When Ms. Shank failed to answer the ring, Diane called her supervisor.
And when the neighbor lady came over to open the house for the police, they found the homeowner lying at the foot of the stairs, with strangulation marks around her scrawny neck. Red marks, red as the ink in her pen.
When informed of the identity of the victim, the chief of police — who had been receiving his own regular envelopes from Ms. Shank for years — exclaimed, “Good God, this will be the longest suspect list in history!” He didn’t add what else he was thinking, “And the most sympathetic jury, too.”
If they catch me, it will have been worth it.
Arnold Sullivan sat in his studio apartment and stared at the hands that had held the bitch’s neck and squeezed. It had been the most satisfying few moments of his life. Again and again he reviewed in his memory how he had lunged, how she had gasped, and how she had looked as life struggled out of her.
“I have finally figured out who you are,” she had said to him on Sunday.
He had put down the grocery sacks and asked politely, “Excuse me?”
She’d put a finger to her nose. “Who is that grocery delivery boy, I kept asking myself, because there was something about you that looked so familiar. And now I know. You’re Sam Sullivan’s older brother, aren’t you?”
The grocery “boy,” who was seventy years old, said simply, “Yes.”
She had smiled her vicious smile, the one she used every week when she handed him a dime. One dime. As if he were ten. As if it were 1928, instead of 2008. It was also the smile his brother Sam had said she’d had on her face when she read his essay aloud in class, the one in which Sam confessed to his feelings for another boy. She had encouraged them to write passionately, tell something secret and deeply true, and she had promised nobody else would ever see it.
It had been 1957. Sam was a small boy, physically, and a naïve one socially. Arnold remembered his brother as being a sweet and innocent thirteen years old, too trusting for his own good.
Three hours later, Sam had hanged himself in the basement.
She had worn that smile at his funeral.
“You’re the older brother of that gay boy, aren’t you?” she’d asked him this past Sunday. “I wonder what your parents did wrong, that they would have one son who killed himself and another who didn’t amount to a hill of...” She’d pointed triumphantly to the contents of one of the grocery sacks. “...beans.”
And so he’d lunged.
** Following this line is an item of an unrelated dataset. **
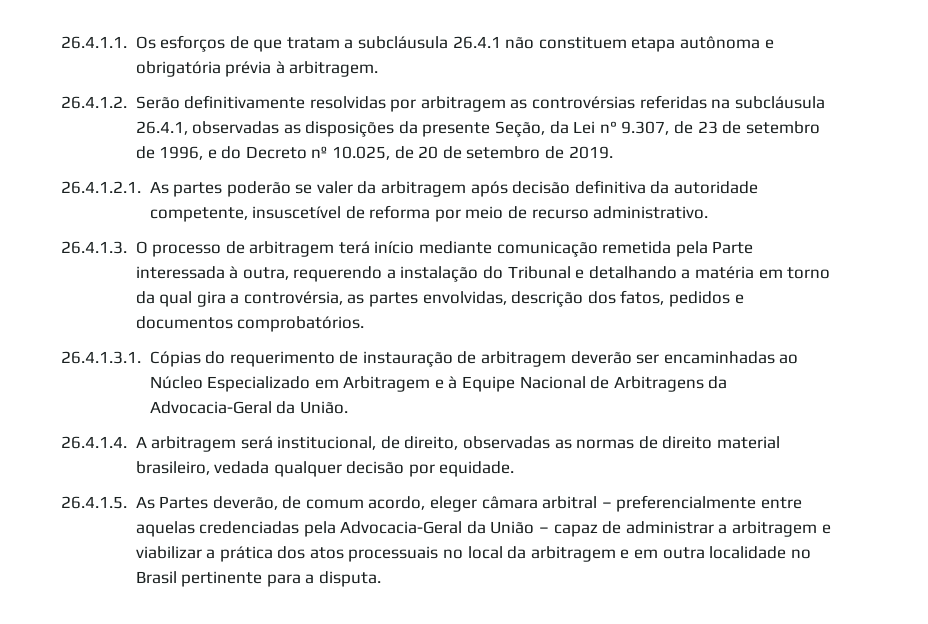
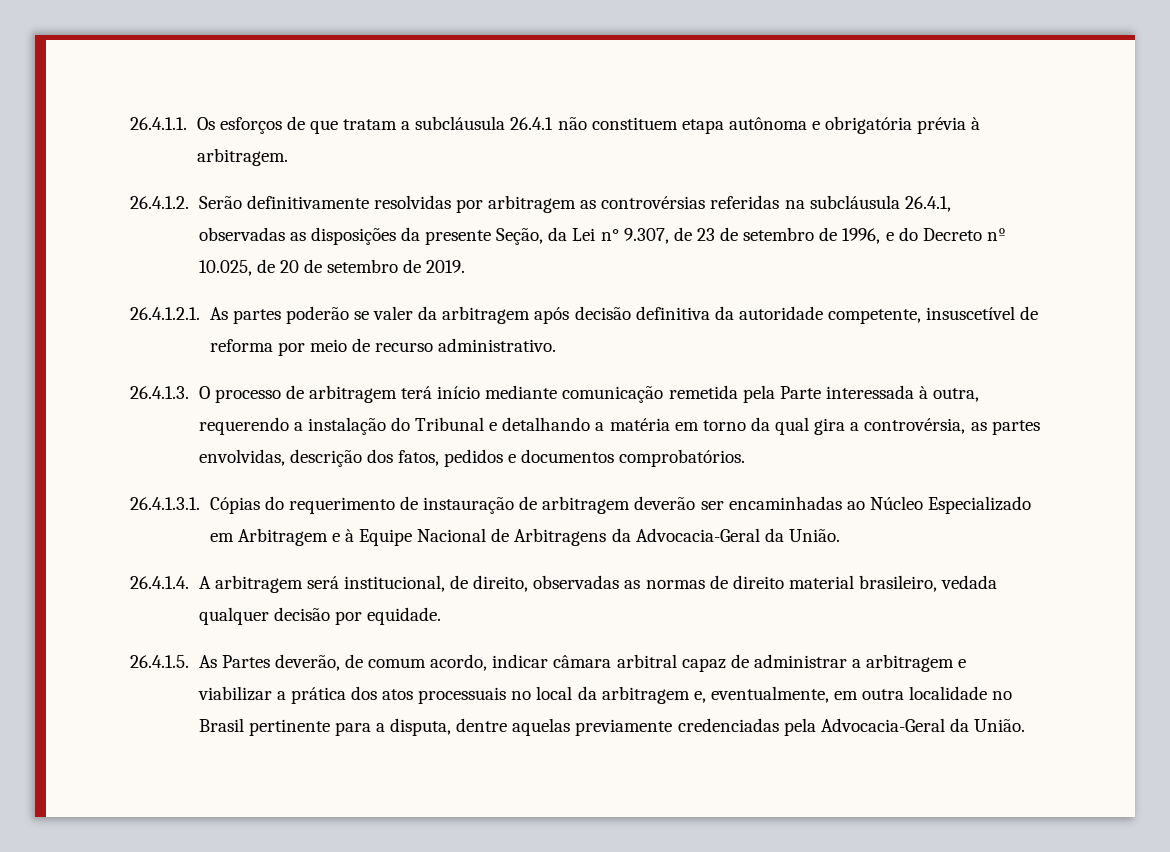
[430,496,478,512] eleger -> [492,654,549,668] indicar
[601,495,802,512] [135,521,550,537] – preferencialmente entre aquelas credenciadas pela Advocacia-Geral da União – -> (677, 661) none
[620,549,630,559] e -> [693,686,829,703] e, eventualmente,
[318,571,381,587] disputa. -> [390,718,1026,736] disputa, dentre aquelas previamente credenciadas pela Advocacia-Geral da União.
With these hands.
The same hands that had cut his brother down before their parents could see Sammy like that. He hoped he had left fingerprints on her neck. He thought he might like to get caught, so he could tell the world what kind of person she was. Maybe they didn’t know. Maybe they’d be surprised.
Marvin Frolich read over his reporter’s story about the murder of the retired teacher. They still hadn’t arrested anybody, because there were just so many likely suspects, including himself. The district attorney had confided to Marv, “You know, even if we find who did this and bring him to trial, the defense attorney will have a field day proving how many other people hated her. And that’s all any jury will need to acquit based on reasonable doubt.”
Marvin edited the article gently, with faint pencil marks, remembering how harsh red ink could appear.
His secretary came in to take it from him.
“What did you say?” she asked, when he muttered something.
“Ding, dong,” he said, with profound and unashamed pleasure. “Ding. Damn. Dong.”